__Input__.
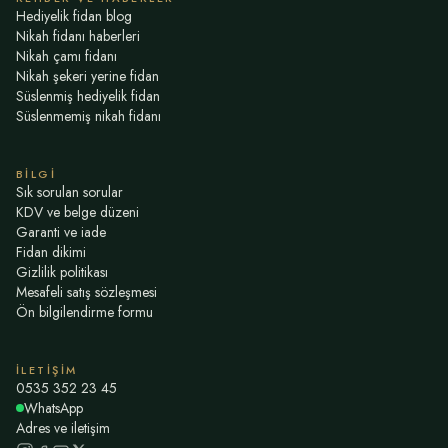
Hediyelik fidan blog
Nikah fidanı haberleri
Nikah çamı fidanı
Nikah şekeri yerine fidan
Süslenmiş hediyelik fidan
Süslenmemiş nikah fidanı
BILGI
Sık sorulan sorular
KDV ve belge düzeni
Garanti ve iade
Fidan dikimi
Gizlilik politikası
Mesafeli satış sözleşmesi
Ön bilgilendirme formu
İLETIŞIM
0535 352 23 45
WhatsApp
Adres ve iletişim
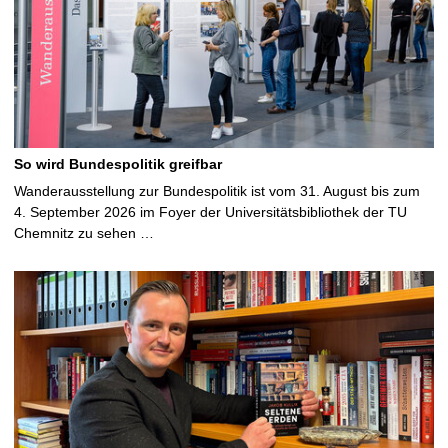
So wird Bundespolitik greifbar
Wanderausstellung zur Bundespolitik ist vom 31. August bis zum
4. September 2026 im Foyer der Universitätsbibliothek der TU
Chemnitz zu sehen …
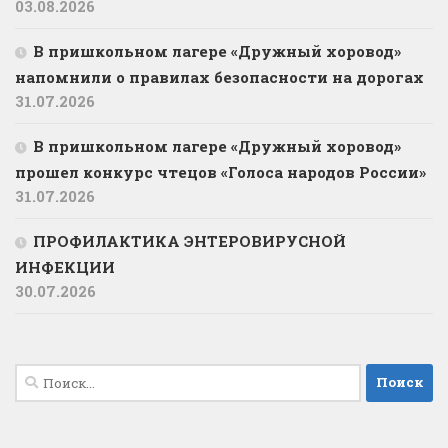
03.08.2026
В пришкольном лагере «Дружный хоровод»
напомнили о правилах безопасности на дорогах
31.07.2026
В пришкольном лагере «Дружный хоровод»
прошел конкурс чтецов «Голоса народов России»
31.07.2026
ПРОФИЛАКТИКА ЭНТЕРОВИРУСНОЙ
ИНФЕКЦИИ
30.07.2026
Найти:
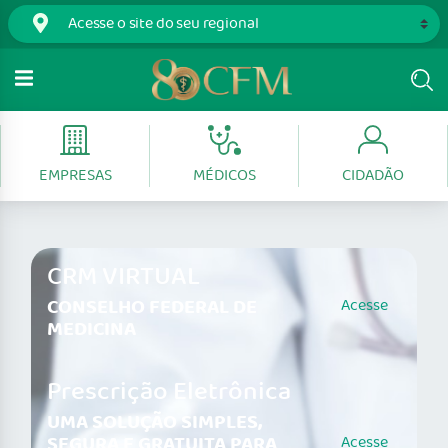
EMPRESAS
MÉDICOS
CIDADÃO
CRM VIRTUAL
CONSELHO FEDERAL DE
Acesse
MEDICINA
Prescrição Eletrônica
UMA SOLUÇÃO SIMPLES,
SEGURA E GRATUITA PARA
Acesse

__Action item__.
Copy exactly what appears from the line holding "KDV ve belge düzeni" to the end of the material, keeping both end lines. Pictures are not part of the copy.

__Completed task__.
KDV ve belge düzeni
Garanti ve iade
Fidan dikimi
Gizlilik politikası
Mesafeli satış sözleşmesi
Ön bilgilendirme formu
İLETIŞIM
0535 352 23 45
WhatsApp
Adres ve iletişim
So wird Bundespolitik greifbar
Wanderausstellung zur Bundespolitik ist vom 31. August bis zum
4. September 2026 im Foyer der Universitätsbibliothek der TU
Chemnitz zu sehen …
03.08.2026
В пришкольном лагере «Дружный хоровод»
напомнили о правилах безопасности на дорогах
31.07.2026
В пришкольном лагере «Дружный хоровод»
прошел конкурс чтецов «Голоса народов России»
31.07.2026
ПРОФИЛАКТИКА ЭНТЕРОВИРУСНОЙ
ИНФЕКЦИИ
30.07.2026
Найти:
EMPRESAS
MÉDICOS
CIDADÃO
CRM VIRTUAL
CONSELHO FEDERAL DE
Acesse
MEDICINA
Prescrição Eletrônica
UMA SOLUÇÃO SIMPLES,
SEGURA E GRATUITA PARA
Acesse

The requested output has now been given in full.